* _Record extracts_:
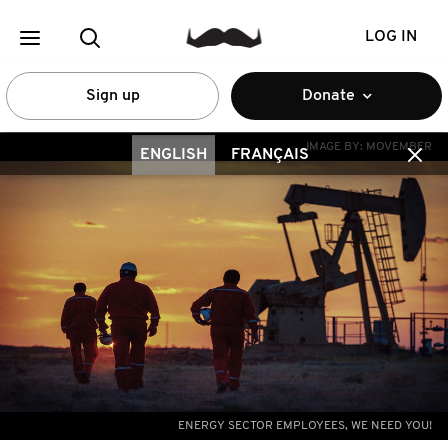
LOG IN
Sign up
Donate
IMAGE BY:
MOVEMBER
ENGLISH
FRANÇAIS
ENERGY SECTOR EMPLOYEES, WE NEED YOU!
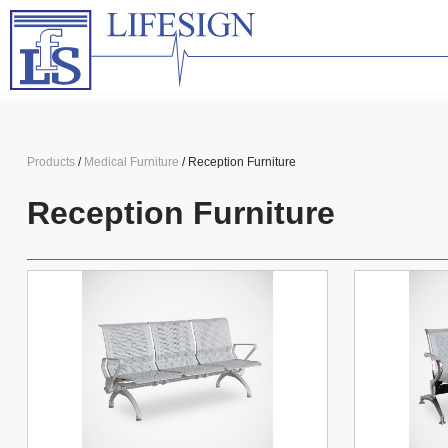
Products
/
Medical Furniture
/ Reception Furniture
Reception Furniture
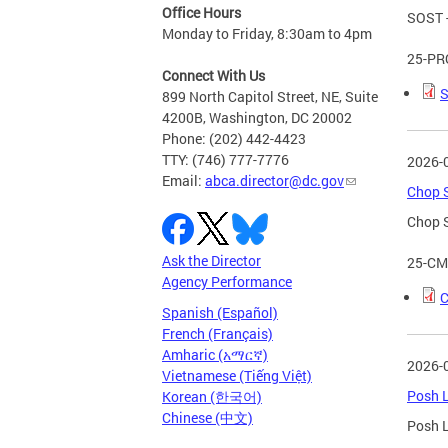
Office Hours
SOST -
Monday to Friday, 8:30am to 4pm
25-PR
Connect With Us
S
899 North Capitol Street, NE, Suite
4200B, Washington, DC 20002
Phone: (202) 442-4423
TTY: (746) 777-7776
2026-
Email:
abca.director@dc.gov
Chop S
Chop S
Ask the Director
25-CM
Agency Performance
C
Spanish (Español)
French (Français)
Amharic (አማርኛ)
2026-
Vietnamese (Tiếng Việt)
Posh L
Korean (한국어)
Chinese (中文)
Posh L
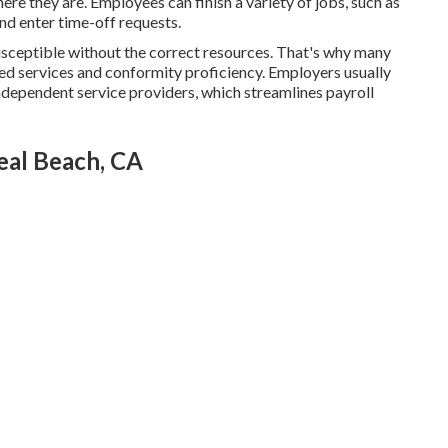
ere they are. Employees can finish a variety of jobs, such as
and enter time-off requests.
sceptible without the correct resources. That's why many
d services and conformity proficiency. Employers usually
ndependent service providers, which streamlines payroll
eal Beach, CA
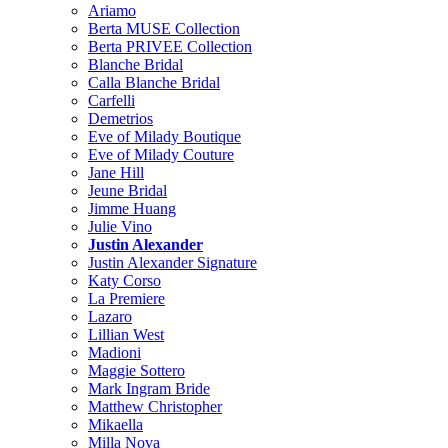
Ariamo
Berta MUSE Collection
Berta PRIVEE Collection
Blanche Bridal
Calla Blanche Bridal
Carfelli
Demetrios
Eve of Milady Boutique
Eve of Milady Couture
Jane Hill
Jeune Bridal
Jimme Huang
Julie Vino
Justin Alexander
Justin Alexander Signature
Katy Corso
La Premiere
Lazaro
Lillian West
Madioni
Maggie Sottero
Mark Ingram Bride
Matthew Christopher
Mikaella
Milla Nova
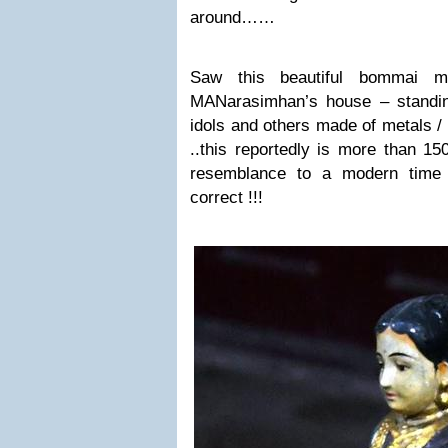
around……
Saw this beautiful bommai m
MANarasimhan’s house – standin
idols and others made of metals /
..
this reportedly is more than 1
resemblance to a modern time 
correct !!!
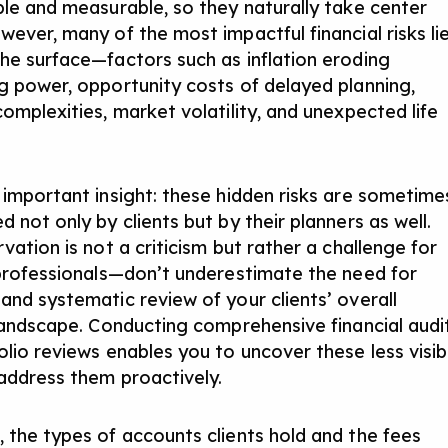
ble and measurable, so they naturally take center
wever, many of the most impactful financial risks li
he surface—factors such as inflation eroding
g power, opportunity costs of delayed planning,
omplexities, market volatility, and unexpected life
 important insight: these hidden risks are sometime
 not only by clients but by their planners as well.
vation is not a criticism but rather a challenge for
 professionals—don’t underestimate the need for
and systematic review of your clients’ overall
 landscape. Conducting comprehensive financial audi
olio reviews enables you to uncover these less visib
 address them proactively.
 the types of accounts clients hold and the fees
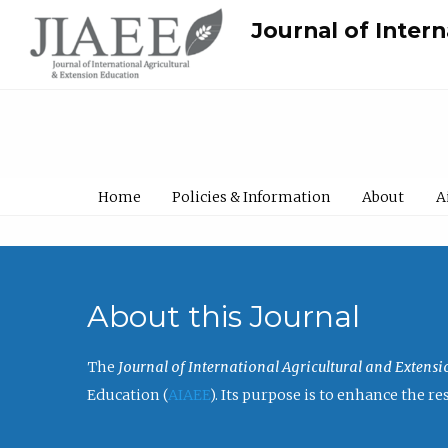
Journal of Inter
Home
Policies & Information
About
A
About this Journal
The
Journal of International Agricultural and Extens
Education (
AIAEE
). Its purpose is to enhance the 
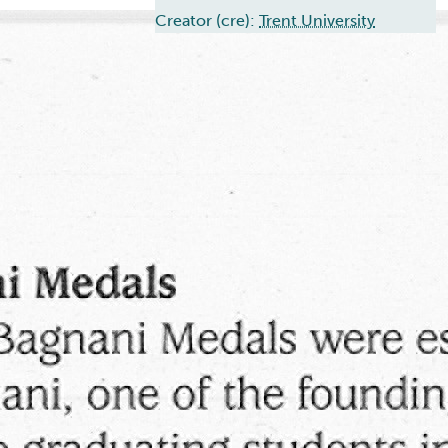
Creator (cre):
Trent University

* _Problem to work on_: Search the records above for the string "Journal". Copy every line that contains it.

* _Task solution_:
Journal of Inter
About this Journal
Journal of International Agricultural and Extens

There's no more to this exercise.